──────── GIVEN TEXT ────────

Civil War Diaries, September 4, 1862

Ashley Carpenter Diary Entry:

Sept. 4  Father, mother, and Sarah Jane were in Dixon at three o’clock in the morning.  Fathers voice woke me with joy at four o clock in the barracks.  Recd $17.00 first months pay in advace.

Charley Cooper called here on his way Home from Iowa—glad to see his.

Father, Mother & Jane returned at eleven o’clock Col J.M.Warren was with them.  I awaited in the depot with Wray until they departed.

The cars were filled to overflowing, even freight cars were fraught with furloughed soldiers.”

Hiram Leonard Diary Entry:

4th Thursday  fine weather for the season.  I did my choars was at the office all day & evening came home about 8 by Hoyts & got home at 9, & went to bed about 10 nearly sick, soldiers at camp Dixon all the week.”

Civil War Diaries, September 3, 1862

Ashley Carpenter Diary Entry:

“Sept. 3  Formed for drill in the morning.

At ten oclock an order came for us to leave Camp for Louisville K.Y.

The highest pitch of excitement prevailed among the boys in view of not seeing Home.  Signed ten muster rolls which consumed the afternoon & evening.”

────────

Print verbatim the stretch of the diary entries from "Sept. 4  Father, mother, and" through "until they departed.".

──────── RECORDED DATA ────────

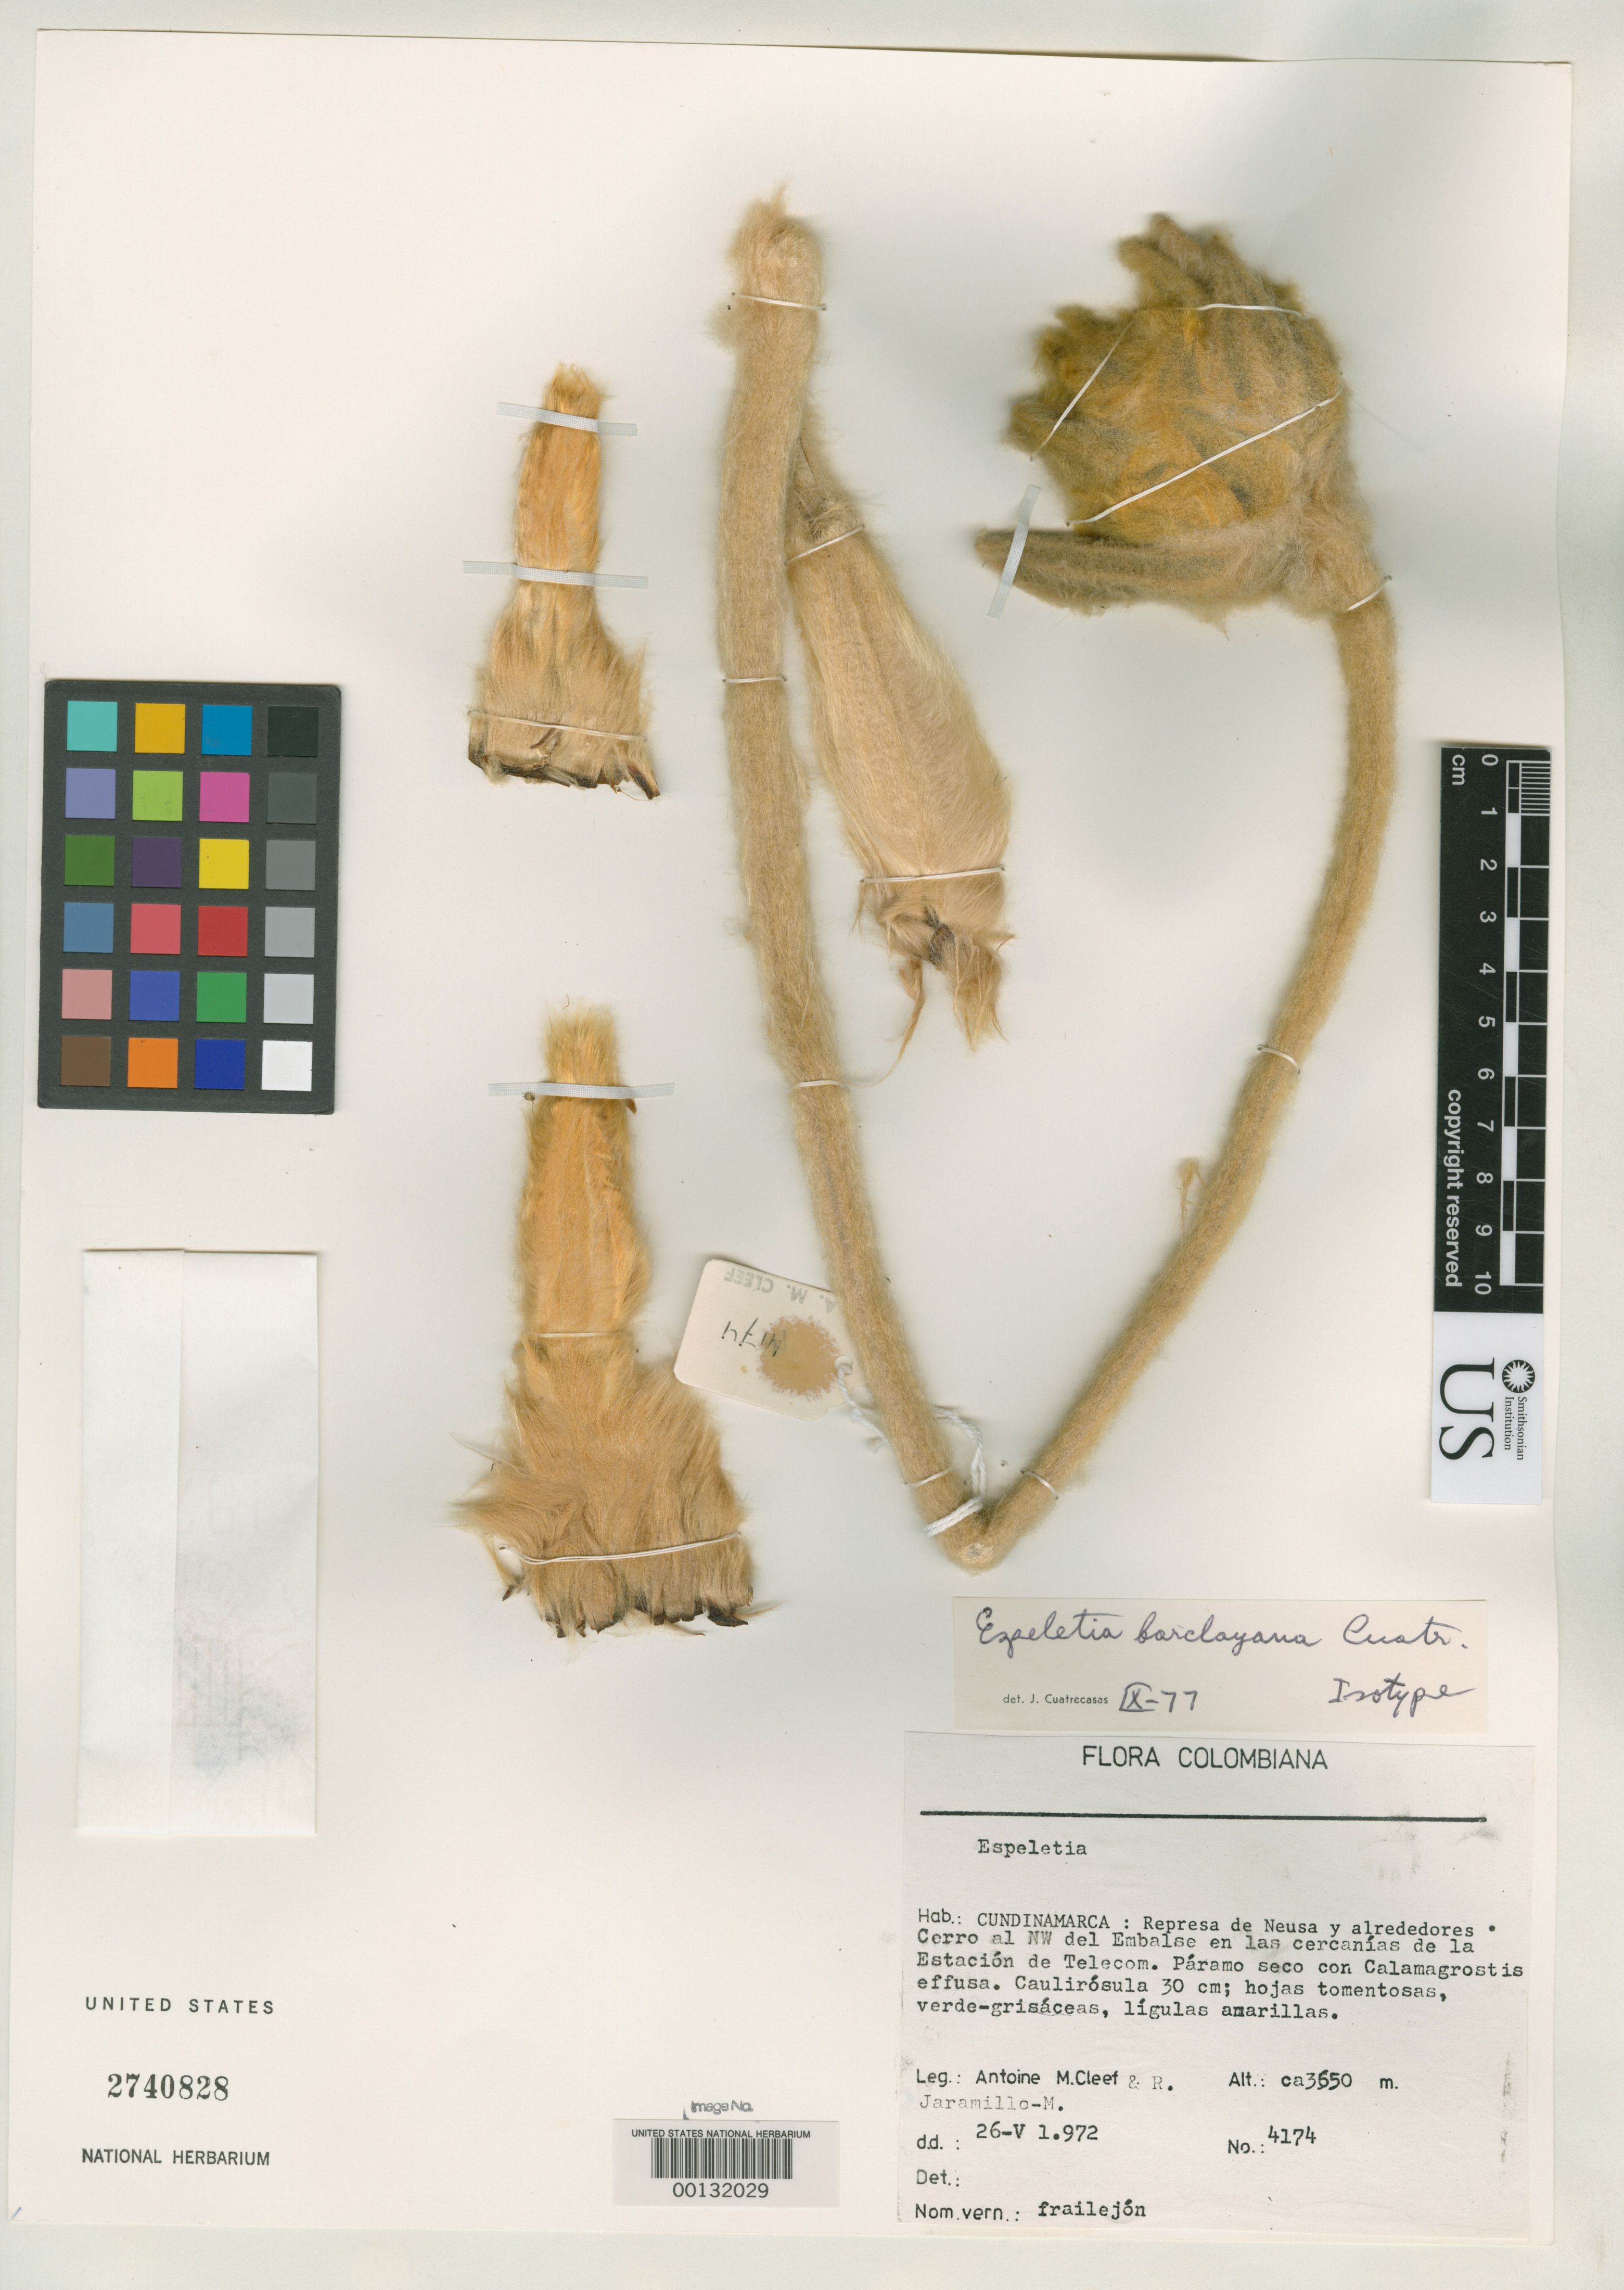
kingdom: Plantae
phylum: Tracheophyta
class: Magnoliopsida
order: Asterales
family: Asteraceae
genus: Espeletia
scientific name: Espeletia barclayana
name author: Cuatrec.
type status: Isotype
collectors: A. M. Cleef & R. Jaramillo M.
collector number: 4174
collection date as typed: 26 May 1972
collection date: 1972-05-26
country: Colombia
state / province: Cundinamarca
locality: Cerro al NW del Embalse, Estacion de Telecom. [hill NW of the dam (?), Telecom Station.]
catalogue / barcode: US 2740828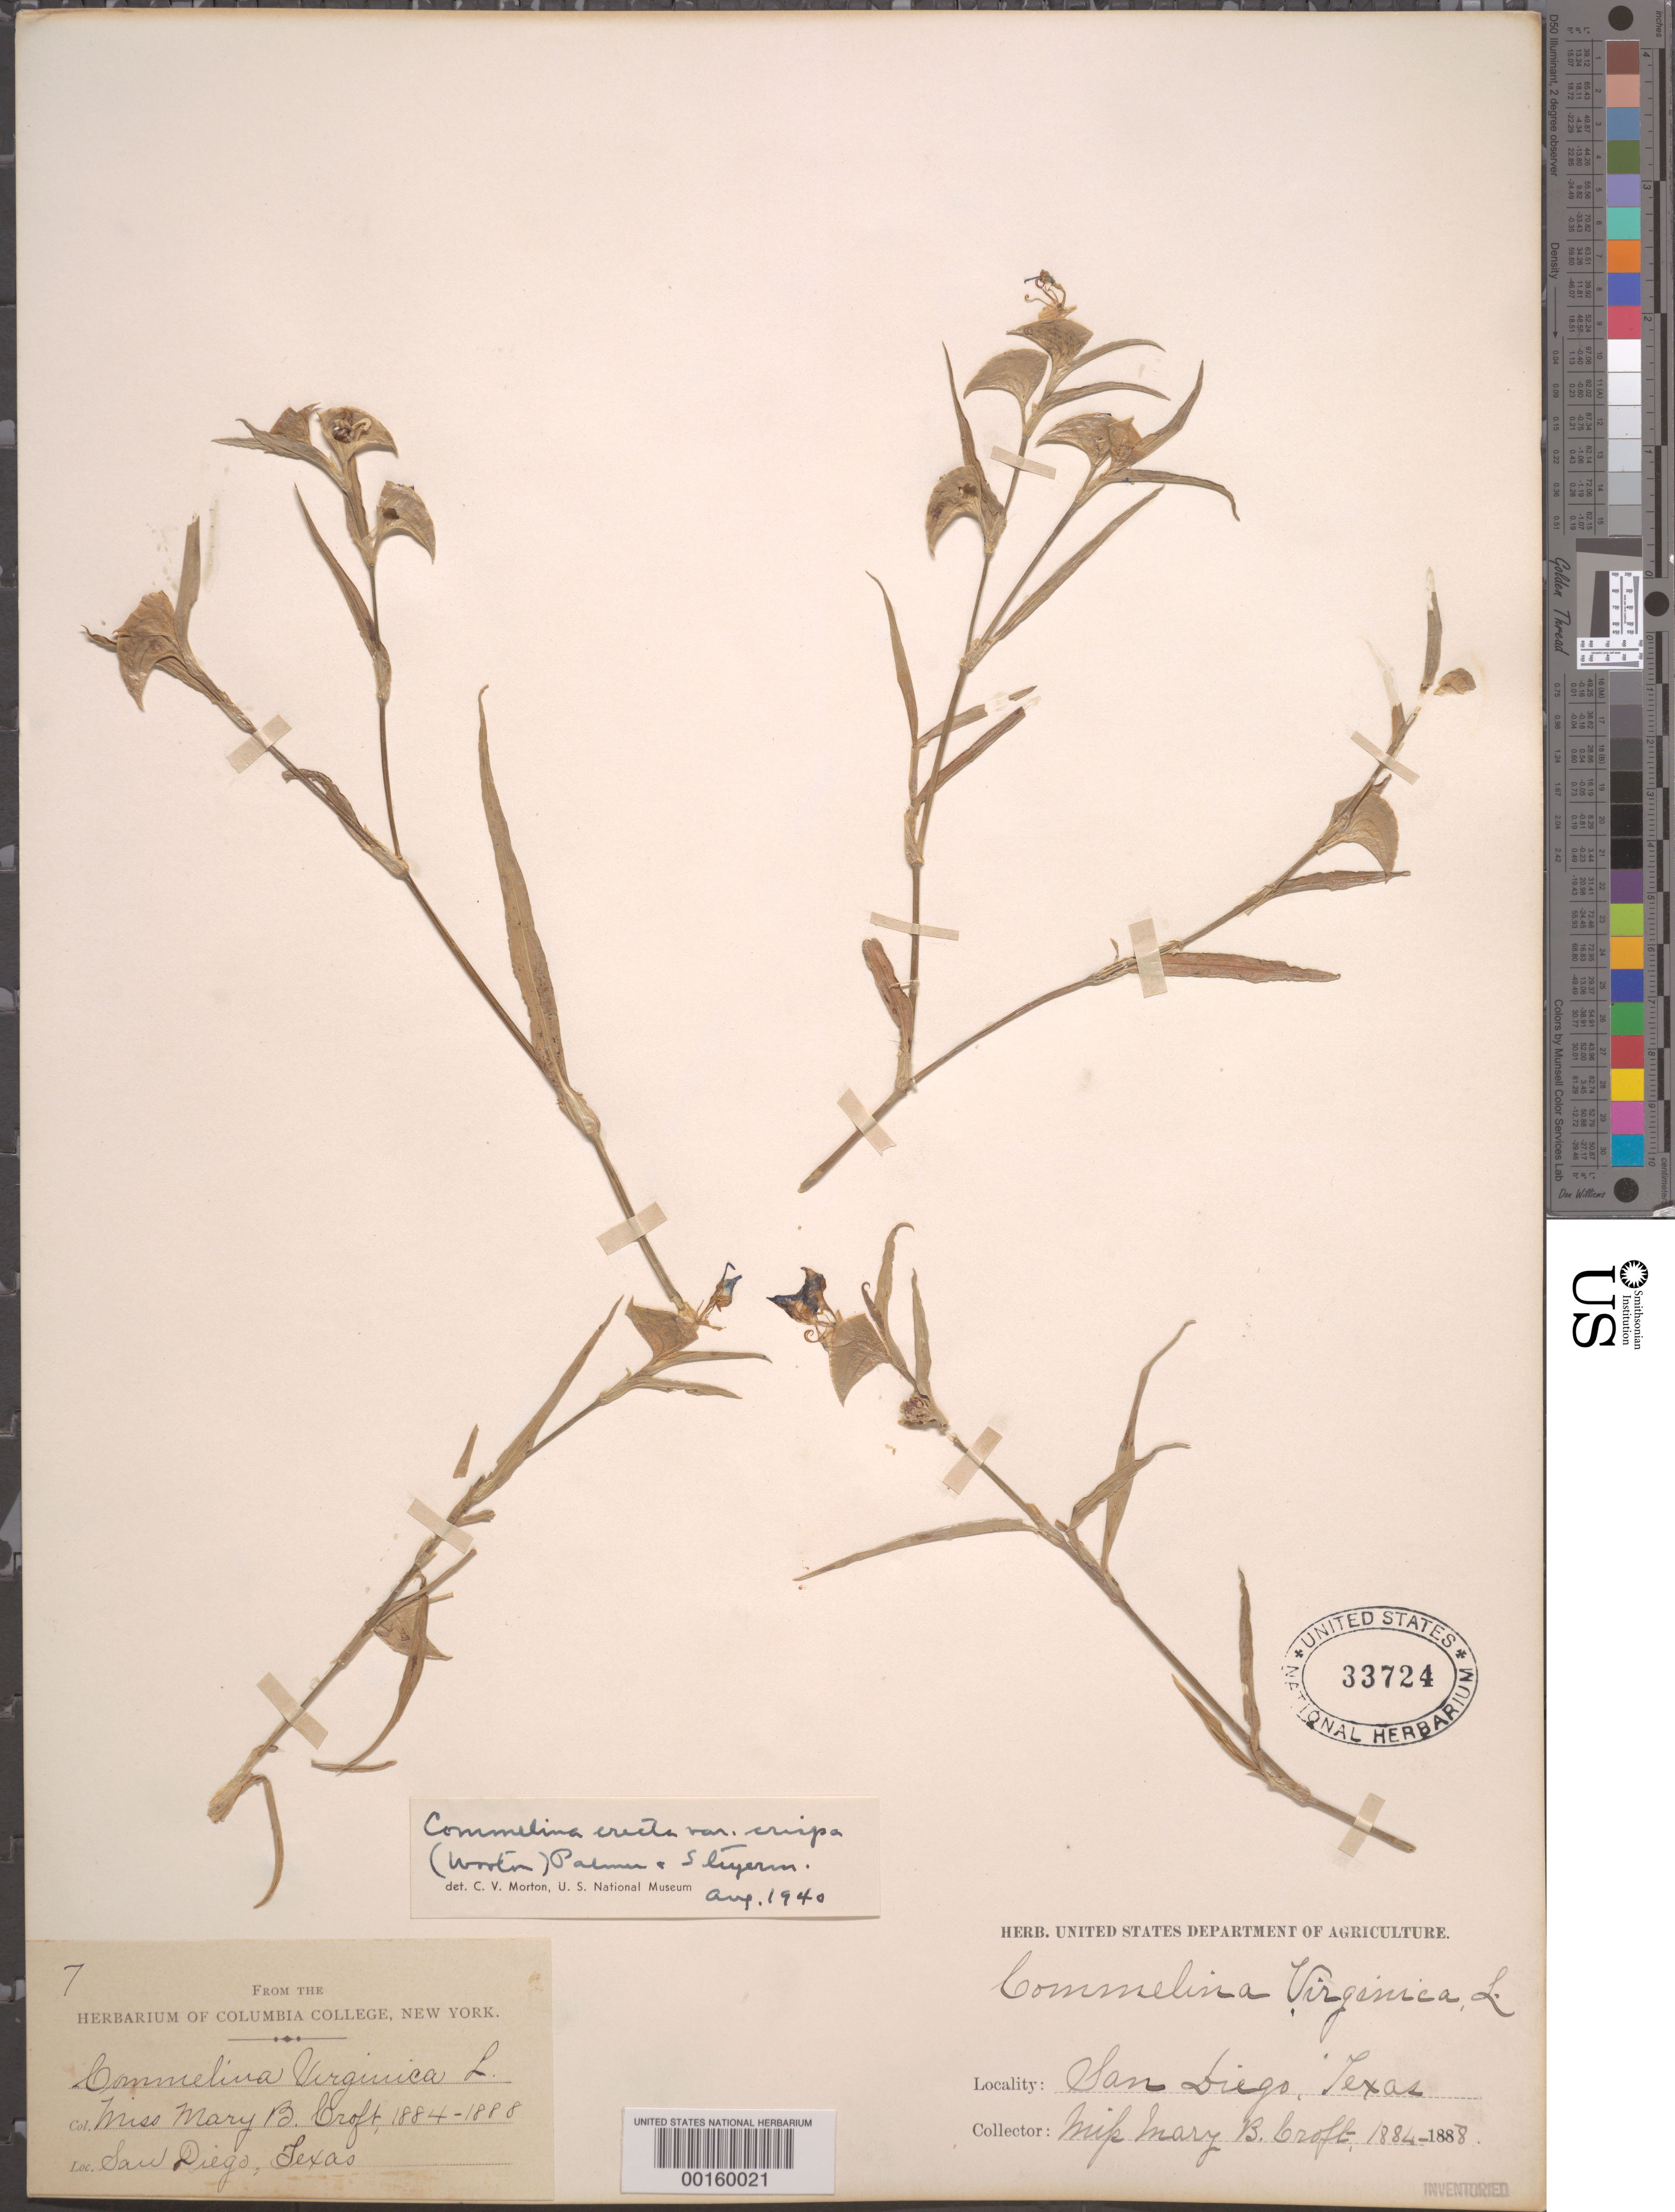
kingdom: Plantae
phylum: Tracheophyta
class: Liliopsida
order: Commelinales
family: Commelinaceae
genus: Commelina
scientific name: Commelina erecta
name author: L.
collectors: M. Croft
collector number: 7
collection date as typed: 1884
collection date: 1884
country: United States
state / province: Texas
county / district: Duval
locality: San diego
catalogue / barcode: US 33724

────────

ANSWER TO THE TASK
Sept. 4  Father, mother, and Sarah Jane were in Dixon at three o’clock in the morning.  Fathers voice woke me with joy at four o clock in the barracks.  Recd $17.00 first months pay in advace.

Charley Cooper called here on his way Home from Iowa—glad to see his.

Father, Mother & Jane returned at eleven o’clock Col J.M.Warren was with them.  I awaited in the depot with Wray until they departed.